Алена отшатнулась.
— Эко окрысился, господь с тобой! Врангель и есть Врангель…
— Пускай уезжает, — проронил Павел, и небритый подбородок его дернулся, зубы предательски ляскнули. Он готов вынести любые муки: пускай Шура гонит его, пускай не признает, не замечает совсем. Но пусть живет рядом. Когда видит ее, в душе негаснущим огоньком теплится надежда… А если уедет — все померкнет, жизнь, и работа, и борьба потеряют всякий смысл…
Алена сжалилась над Павлом.
— А может, и не приедет совсем Фанасов-то… Ведь это только мать говорит, что приедет.

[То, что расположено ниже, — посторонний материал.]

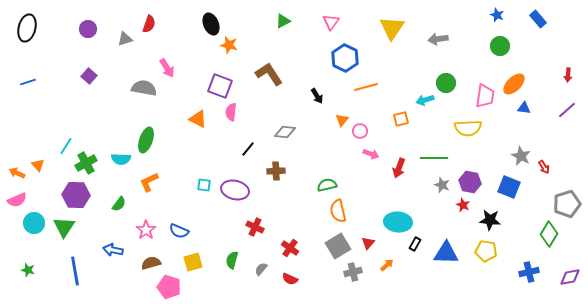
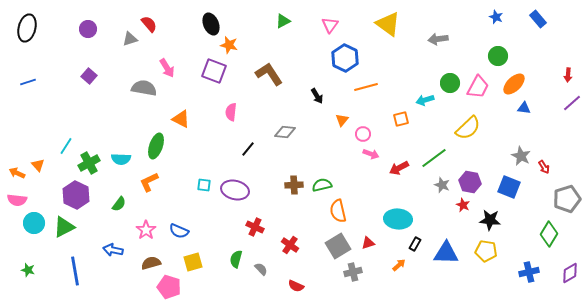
blue star at (497, 15): moved 1 px left, 2 px down
pink triangle at (331, 22): moved 1 px left, 3 px down
red semicircle at (149, 24): rotated 60 degrees counterclockwise
yellow triangle at (392, 28): moved 4 px left, 4 px up; rotated 28 degrees counterclockwise
gray triangle at (125, 39): moved 5 px right
green circle at (500, 46): moved 2 px left, 10 px down
green circle at (446, 83): moved 4 px right
purple square at (220, 86): moved 6 px left, 15 px up
pink trapezoid at (485, 96): moved 7 px left, 9 px up; rotated 20 degrees clockwise
purple line at (567, 110): moved 5 px right, 7 px up
orange triangle at (198, 119): moved 17 px left
yellow semicircle at (468, 128): rotated 40 degrees counterclockwise
pink circle at (360, 131): moved 3 px right, 3 px down
green ellipse at (146, 140): moved 10 px right, 6 px down
green line at (434, 158): rotated 36 degrees counterclockwise
green cross at (86, 163): moved 3 px right
red arrow at (399, 168): rotated 42 degrees clockwise
brown cross at (276, 171): moved 18 px right, 14 px down
green semicircle at (327, 185): moved 5 px left
purple hexagon at (76, 195): rotated 24 degrees clockwise
pink semicircle at (17, 200): rotated 30 degrees clockwise
gray pentagon at (567, 204): moved 5 px up
cyan ellipse at (398, 222): moved 3 px up
green triangle at (64, 227): rotated 30 degrees clockwise
red triangle at (368, 243): rotated 32 degrees clockwise
red cross at (290, 248): moved 3 px up
green semicircle at (232, 260): moved 4 px right, 1 px up
orange arrow at (387, 265): moved 12 px right
gray semicircle at (261, 269): rotated 96 degrees clockwise
purple diamond at (570, 277): moved 4 px up; rotated 20 degrees counterclockwise
red semicircle at (290, 279): moved 6 px right, 7 px down
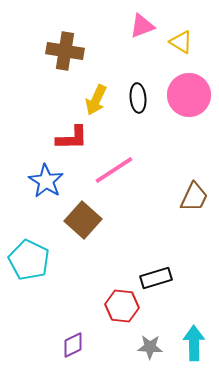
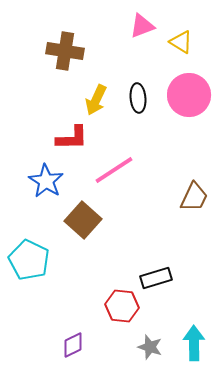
gray star: rotated 15 degrees clockwise
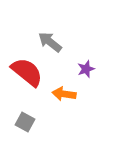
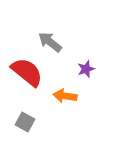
orange arrow: moved 1 px right, 2 px down
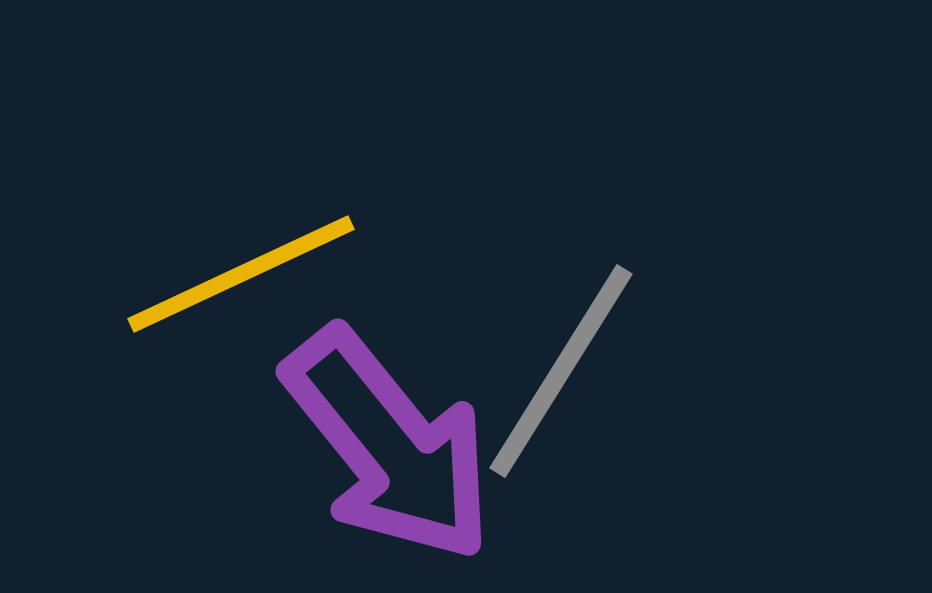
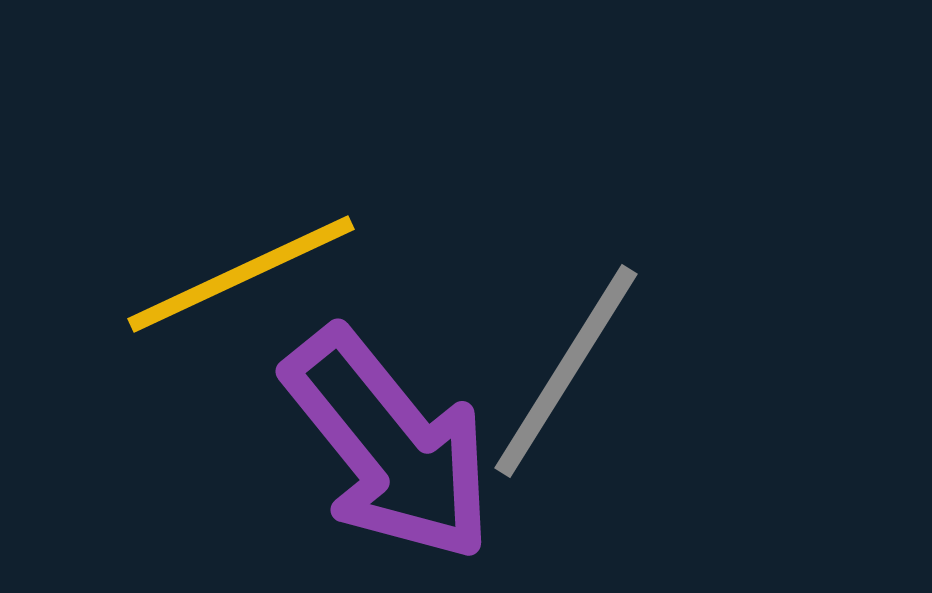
gray line: moved 5 px right
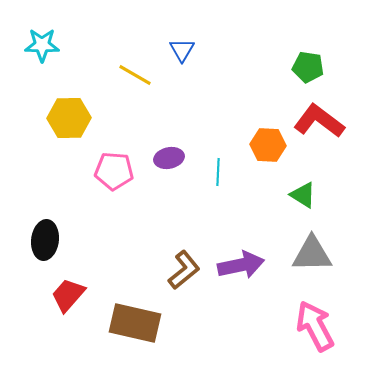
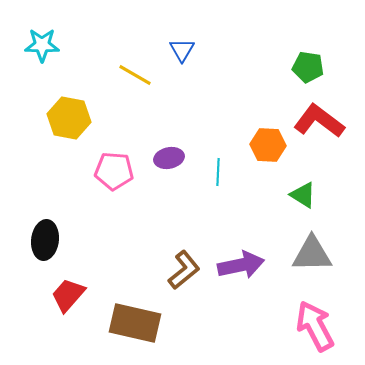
yellow hexagon: rotated 12 degrees clockwise
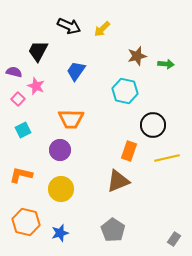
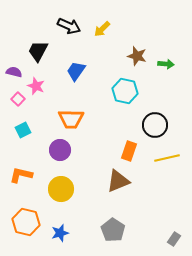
brown star: rotated 30 degrees clockwise
black circle: moved 2 px right
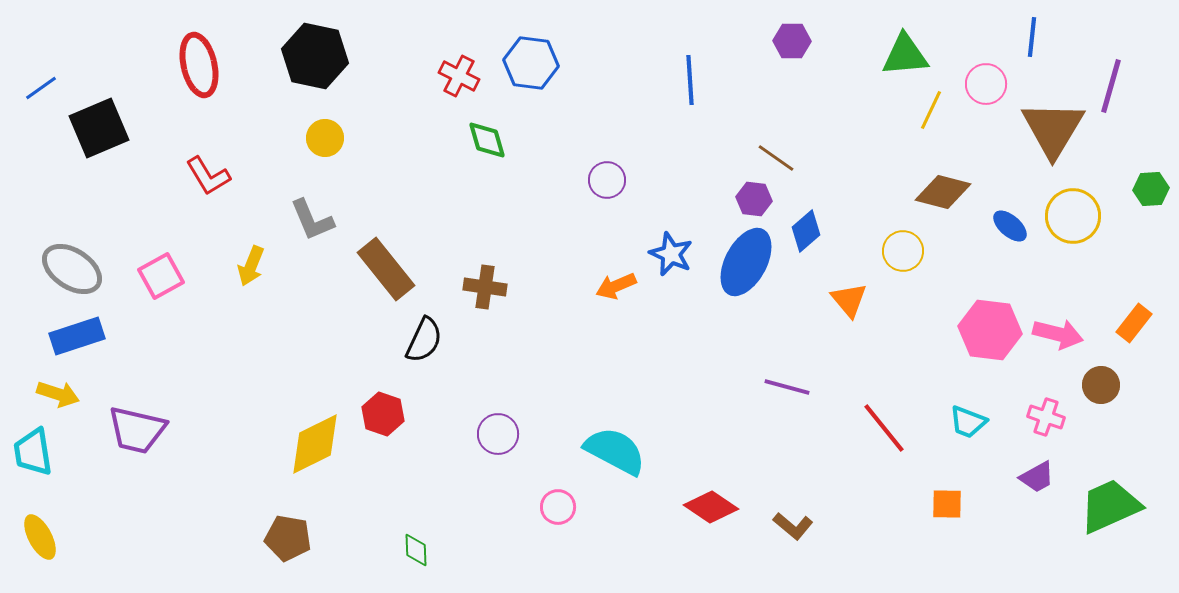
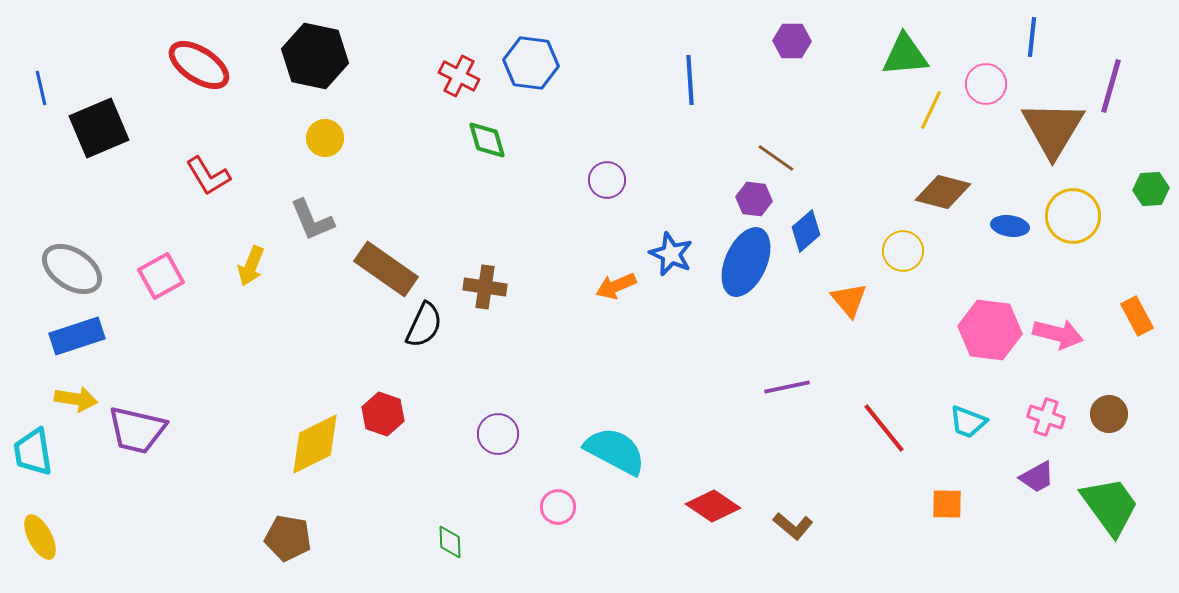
red ellipse at (199, 65): rotated 44 degrees counterclockwise
blue line at (41, 88): rotated 68 degrees counterclockwise
blue ellipse at (1010, 226): rotated 33 degrees counterclockwise
blue ellipse at (746, 262): rotated 4 degrees counterclockwise
brown rectangle at (386, 269): rotated 16 degrees counterclockwise
orange rectangle at (1134, 323): moved 3 px right, 7 px up; rotated 66 degrees counterclockwise
black semicircle at (424, 340): moved 15 px up
brown circle at (1101, 385): moved 8 px right, 29 px down
purple line at (787, 387): rotated 27 degrees counterclockwise
yellow arrow at (58, 394): moved 18 px right, 5 px down; rotated 9 degrees counterclockwise
green trapezoid at (1110, 506): rotated 78 degrees clockwise
red diamond at (711, 507): moved 2 px right, 1 px up
green diamond at (416, 550): moved 34 px right, 8 px up
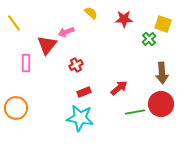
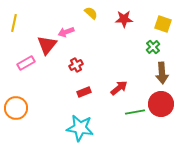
yellow line: rotated 48 degrees clockwise
green cross: moved 4 px right, 8 px down
pink rectangle: rotated 60 degrees clockwise
cyan star: moved 10 px down
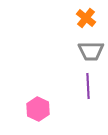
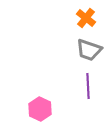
gray trapezoid: moved 2 px left, 1 px up; rotated 20 degrees clockwise
pink hexagon: moved 2 px right
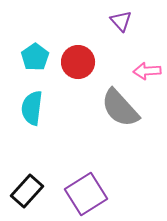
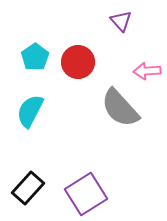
cyan semicircle: moved 2 px left, 3 px down; rotated 20 degrees clockwise
black rectangle: moved 1 px right, 3 px up
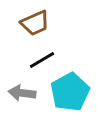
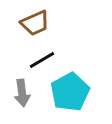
gray arrow: rotated 104 degrees counterclockwise
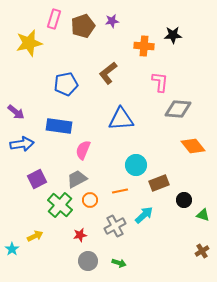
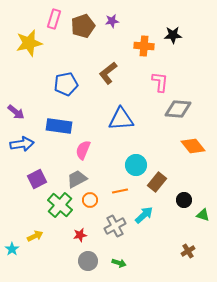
brown rectangle: moved 2 px left, 1 px up; rotated 30 degrees counterclockwise
brown cross: moved 14 px left
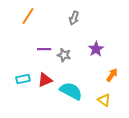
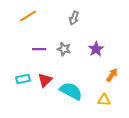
orange line: rotated 24 degrees clockwise
purple line: moved 5 px left
gray star: moved 6 px up
red triangle: rotated 21 degrees counterclockwise
yellow triangle: rotated 32 degrees counterclockwise
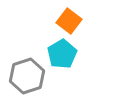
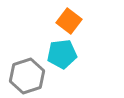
cyan pentagon: rotated 24 degrees clockwise
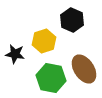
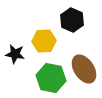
yellow hexagon: rotated 15 degrees clockwise
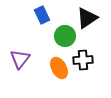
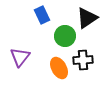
purple triangle: moved 2 px up
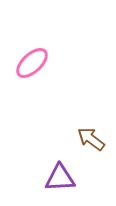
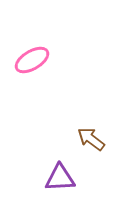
pink ellipse: moved 3 px up; rotated 12 degrees clockwise
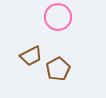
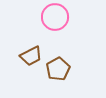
pink circle: moved 3 px left
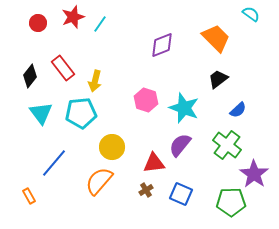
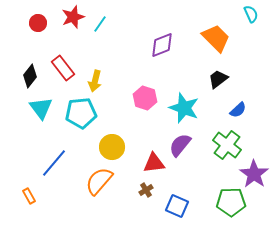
cyan semicircle: rotated 30 degrees clockwise
pink hexagon: moved 1 px left, 2 px up
cyan triangle: moved 5 px up
blue square: moved 4 px left, 12 px down
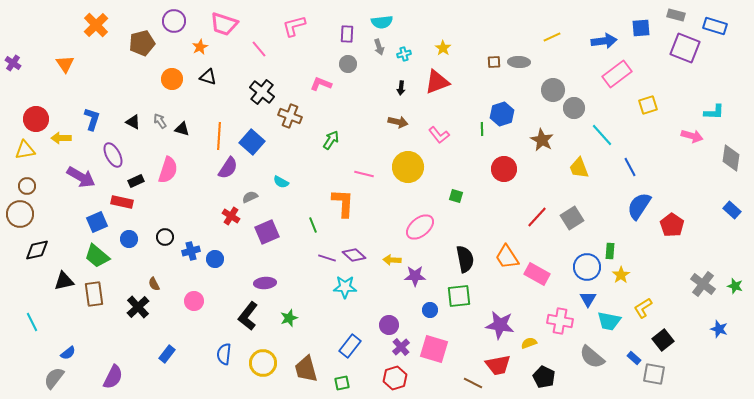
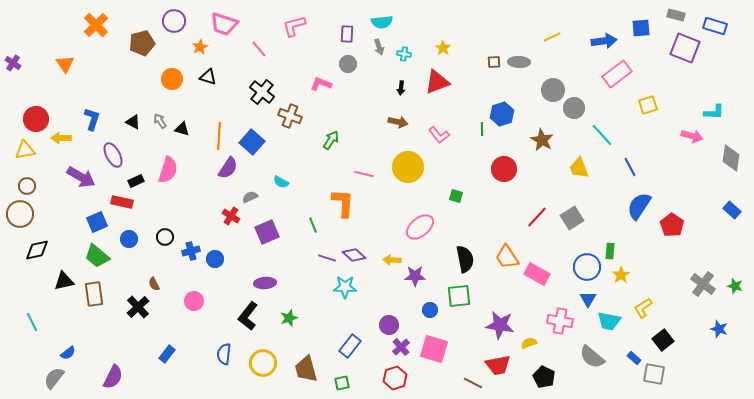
cyan cross at (404, 54): rotated 24 degrees clockwise
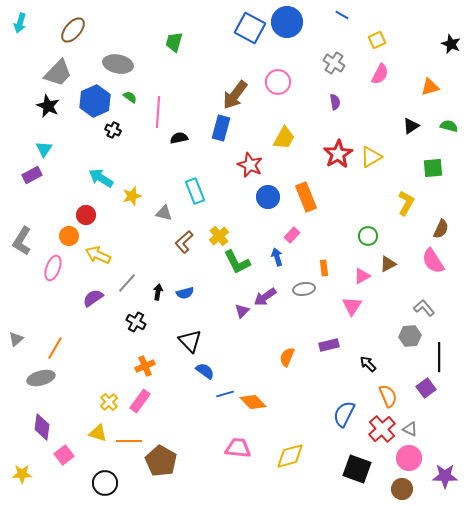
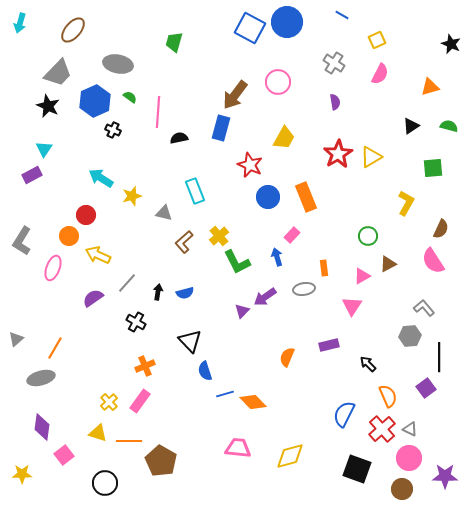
blue semicircle at (205, 371): rotated 144 degrees counterclockwise
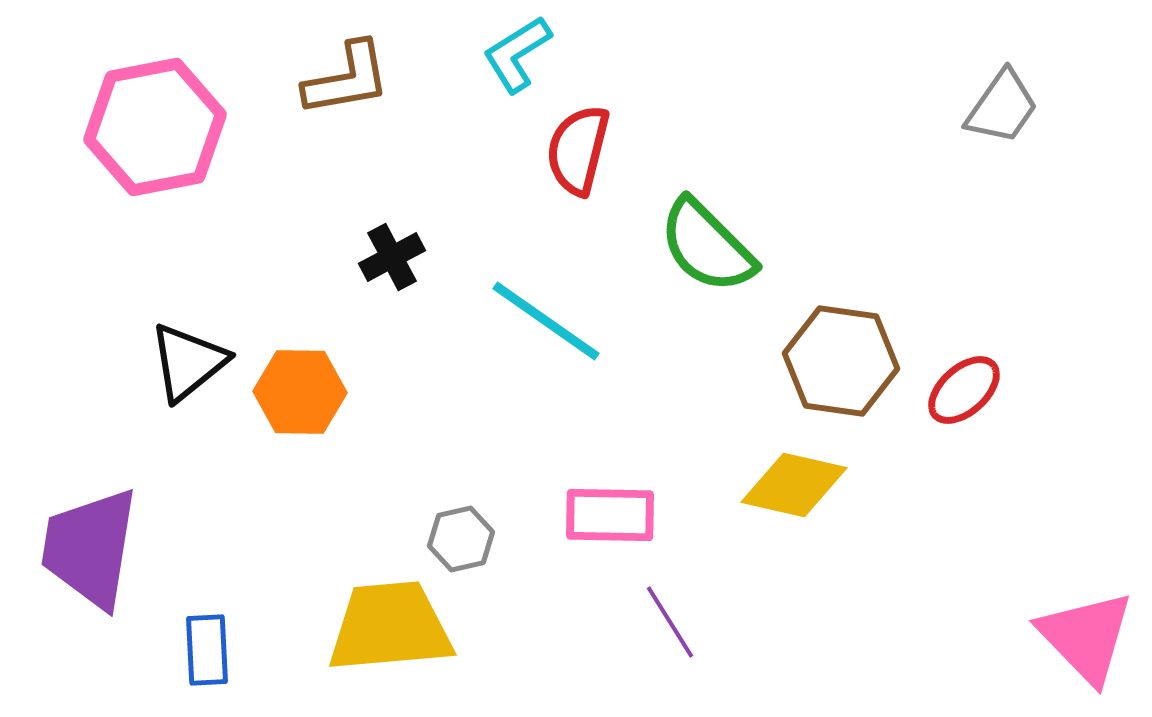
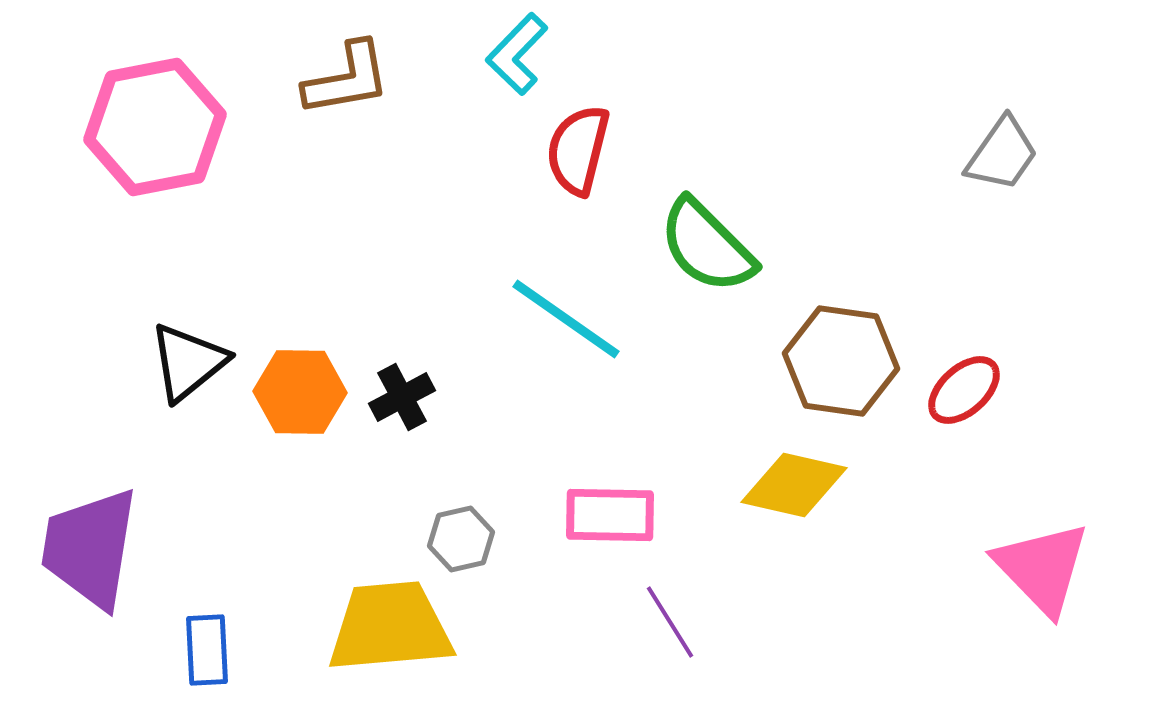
cyan L-shape: rotated 14 degrees counterclockwise
gray trapezoid: moved 47 px down
black cross: moved 10 px right, 140 px down
cyan line: moved 20 px right, 2 px up
pink triangle: moved 44 px left, 69 px up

Она была бы радешенька, чтобы за ее дочерью князь заморский прикатил в золоченой карете… Мало ли что!
Скрестив на груди руки, Алена постояла над Павлом, вздохнула с искренним состраданием:
— Ох, и несчастные вы, мужики! И жалко-то мне вас, люди!
Из глубины избы донесся голос Аребина. Алена затормошила Павла:
— Слышишь, тебя зовет. Иди. Отелилась ли корова-то? Я припасла молока, ты захвати, когда домой соберешься…
Павел сидел, облокотившись на колени, уронив голову. Аребин вышел на крыльцо, заспанный, с полотенцем через плечо, в одной руке ведро с водой, в другой — ковшик.
— Ух, солнце какое! Весна, Павел.
Алена спохватилась:
— Батюшки! Завтракать надо, а у меня еще и печь не затоплена… — Но не ушла: любопытство прочно пригвоздило ее к крыльцу.
Аребин поставил на ступеньку ведро.
— Полей-ка, Павел, я умоюсь. — Он долго, тщательно мылся, шумно фыркая и брызгаясь, крепко, докрасна вытирал лицо и шею.
— Я знаю, зачем ты пришел, — сказал он. — Собрания боишься. Да?
— Кто знает, что они там задумали. — Павел все еще держал перед собой ковшик, из него на сапоги ему стекала вода.
Алена, сновавшая мимо них то к колодцу, то за соломой, а то и просто так, из желания услышать что-нибудь новое, объяснила:
— Какое там собрание, Владимир Николаевич! Шурка Осокина уезжает к Фанасову в Горький, вот он и зашелся, сердешный… — И съежилась от страха: Павел, занеся над головой ковшик, со свирепой решимостью двинулся на нее. Алена заметалась, ища, куда бы нырнуть, и, подбежав к лестнице, приставленной к стене двора, вскарабкалась на последнюю перекладину, под самую крышу.
— Вишь, оскалился, как зверь, — заругалась она. — Людоед ты этакий!.. Куда загнал, словно я кошка.
Павел постучал по стойке лестницы ковшом.
— Я тебе покажу — людоед! Сиди вот там…
— Шурка? — переспросил Аребин, как бы не замечая внезапно разыгравшейся сцены. — Это та, в больших калошах? Тут действительно можно зайтись… И едва ли я смогу помочь. Постороннему таких дел касаться строго воспрещается. Каждый решает их сам. Хотя именно в эти дела больше всего суются всяческие советчики и судьи. Скажу одно: не упускай.
Павел невесело хмыкнул.
— Сами-то упустили…
— Прикуси язык! — крикнула Алена Павлу, осторожно спускаясь с лестницы. — Про тебя говорят. — Она боялась, как бы Павел не задел и не обидел постояльца.
— Я упустил, а ты не упускай, — повторил Аребин. — Ни за что!.. А насчет собрания… — Аребин взял из рук Павла ковшик, повесил его на край ведра. — Ты чувствуешь себя виноватым, Павел?
— Да, — поспешно и горячо заговорил тот. — Виноват, что не боролся с ними с самого начала: молодняк был куплен на верную гибель. Я это знал. Но они прикрылись броней — постановлением правительства о поднятии животноводства! Потягайся-ка! А сейчас поезд под откосом — к ответу стрелочник…
— Я еще до конца не разобрался во всем этом и ничего существенного подсказать не могу. Если ты чувствуешь за собой правоту, стой на своем. Только не ругайся: брань и грубость в спорах — доказательства малонадежные. И не все же в парторганизации такие, как Кокуздов. Есть, наверно, и другие. Один настоящий коммунист сильнее десятка фальшивых.
— Есть, но мало, — сказал Павел. — Конюх Терентий Рыжов, бригадир Моросилов…
— Можешь позвать их? Я хочу с ними познакомиться. А ты иди домой, обдумай все хорошенько, подготовься… Мелкий человек так уж создан: старается столкнуть опасность, вину, ответственность с себя на другого. В данном случае сталкивают на тебя…
Павел ушел с неясной, но твердой решимостью.